The National Association of Home Builders and Wells Fargo Housing Market Index, measuring builder confidence, rose five points to 90 in November – the highest score the series has ever recorded since its inception 35 years ago and the third month in its history the score broke 80. Based on a scale from zero to 100, the index gauges builder perceptions of current single-family home sales and sales expectations for the coming six months.

In November, all HMI indices, including current sales conditions, sales expectations and traffic of prospective buyers posted their highest readings ever, the release said. In fact, current sales conditions jumped all the way to 96 – a nearly perfect score.

Regionally, the West showed the greatest promise, with builder confidence in the three-month moving averages jumping up four points to 96. The South also climbed four points to 86, while the Northeast gained two points to 83. The Midwest increased six points to 75, however, regional confidence gains slowed for the third month in a row since August’s double-digit spikes as builder confidence levels near their upper limit.

It’s important to note, 69% of November’s responses were received before the presidential election was called on Nov. 7. According to the NAHB, the election results, and their future impacts on housing market conditions, will be more fully reflected in December’s HMI report.

“Another record high for the HMI reflects that housing is a bright spot for the economy,” said NAHB chief economist Robert Dietz. “However, affordability remains an ongoing concern, as construction costs continue to rise and interest rates are expected to move higher as more positive news emerges on the coronavirus vaccine front.

“In the short run, the shift of housing demand to lower density markets such as suburbs and exurbs with ongoing low resale inventory levels is supporting demand for home building,” Dietz said.

That ongoing suburban shift, coupled with record low interest rates and favorable demographics, is exactly what spurred such an influx of demand and pushed new home sales up 17% year-over-year, NAHB chairman Chuck Fowke said.

“Though builders continue to sign sales contracts at a solid pace, lot and material availability is holding back some building activity.
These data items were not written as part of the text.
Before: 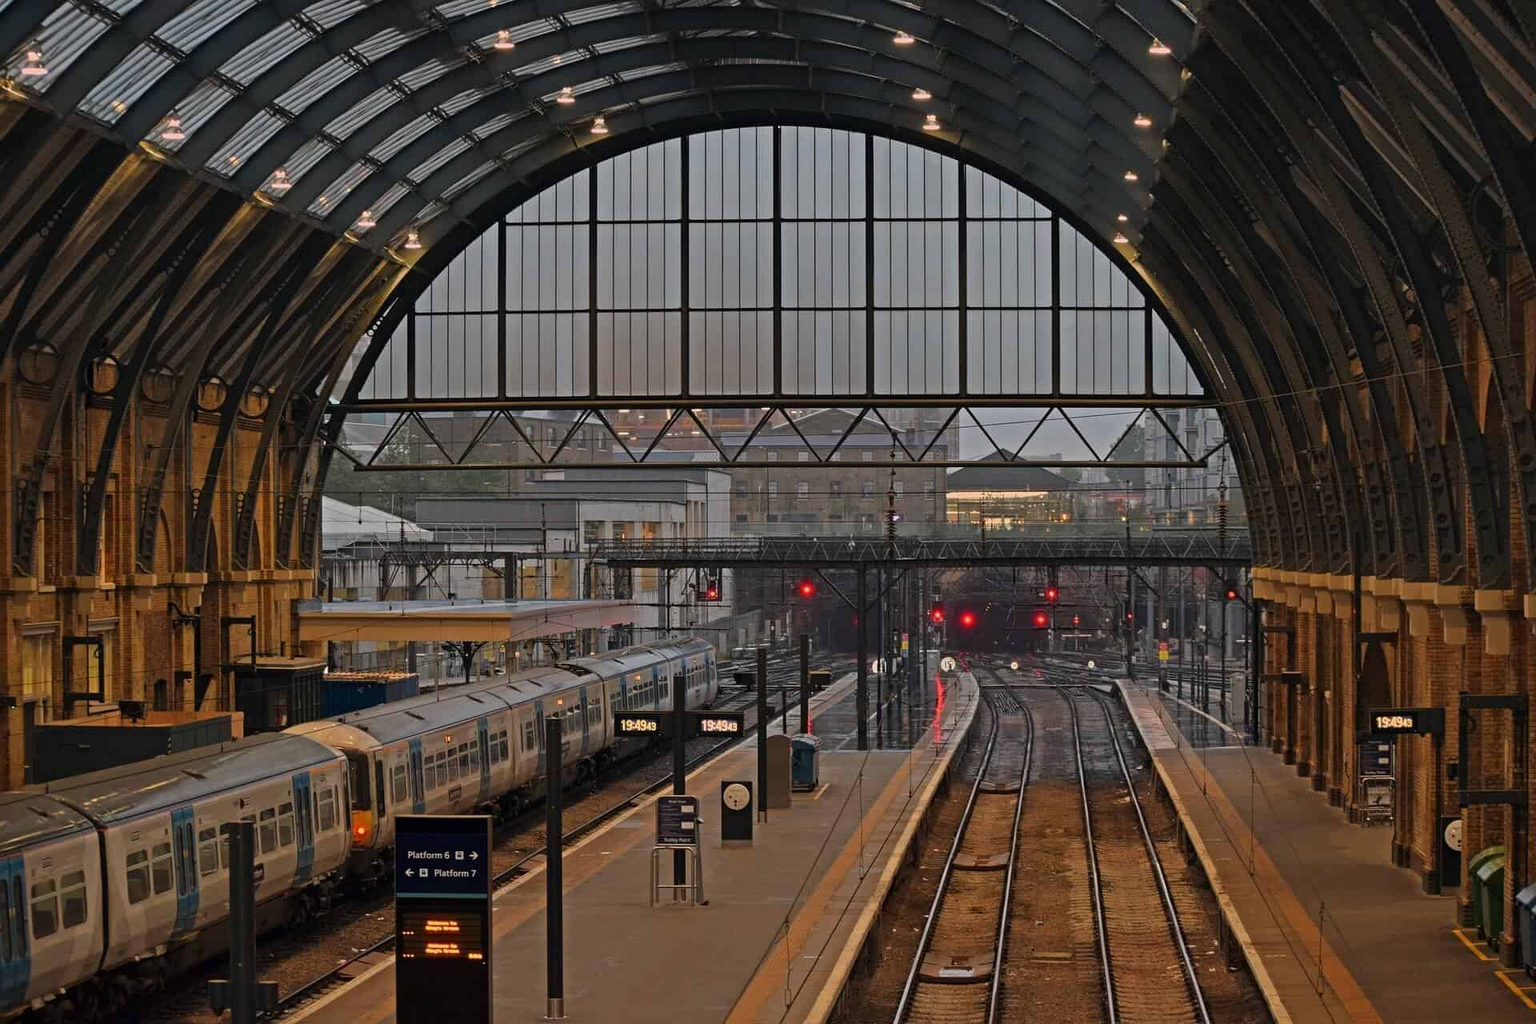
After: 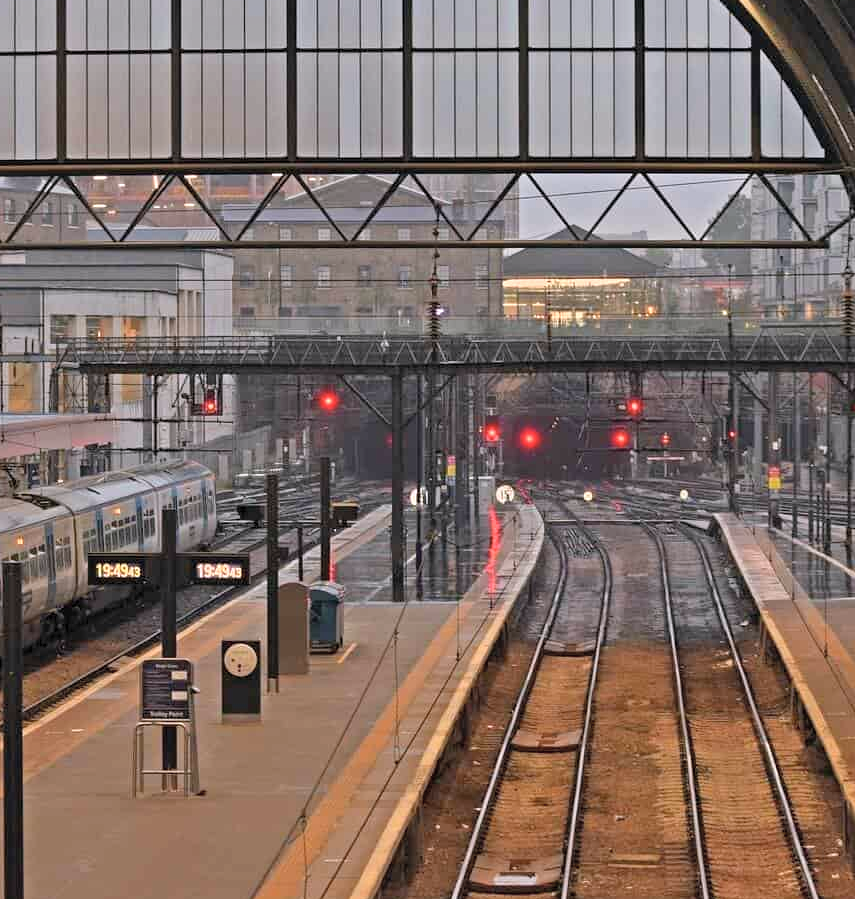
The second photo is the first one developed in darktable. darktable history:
contrast brightness saturation: brightness 0.131
exposure: black level correction 0.001, exposure 0.5 EV, compensate highlight preservation false
crop: left 35.445%, top 26.285%, right 19.983%, bottom 3.419%
shadows and highlights: low approximation 0.01, soften with gaussian
color calibration: illuminant custom, x 0.347, y 0.365, temperature 4937.53 K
Looking ahead to next year, regulatory policy risk will be a key concern given these supply-side constraints.”

According to National Association of Realtors Chief Economist Lawrence Yun, median home prices are rising “much too fast” and suggests transforming raw land into developable lots and new supply are clearly needed to help tame the home price growth.

But it’s not just availability of land that’s causing the pressure. An October report from the NAHB revealed because of the spike over the last several months, lumber prices have soared 120% since mid-April, but are down 20% since mid-September. The Bureau of Labor Statistics estimates roughly $16,000 has been added to the price of a typical new single-family home because of the lumber price increase.

On Oct. 20, the NAHB, along with 100 members of Congress, sent a letter to President Donald Trump that asked the administration “to bring all stakeholders to the table and work to find a solution to address lumber scarcity and subsequent price spikes that ensures everyone’s needs are met.”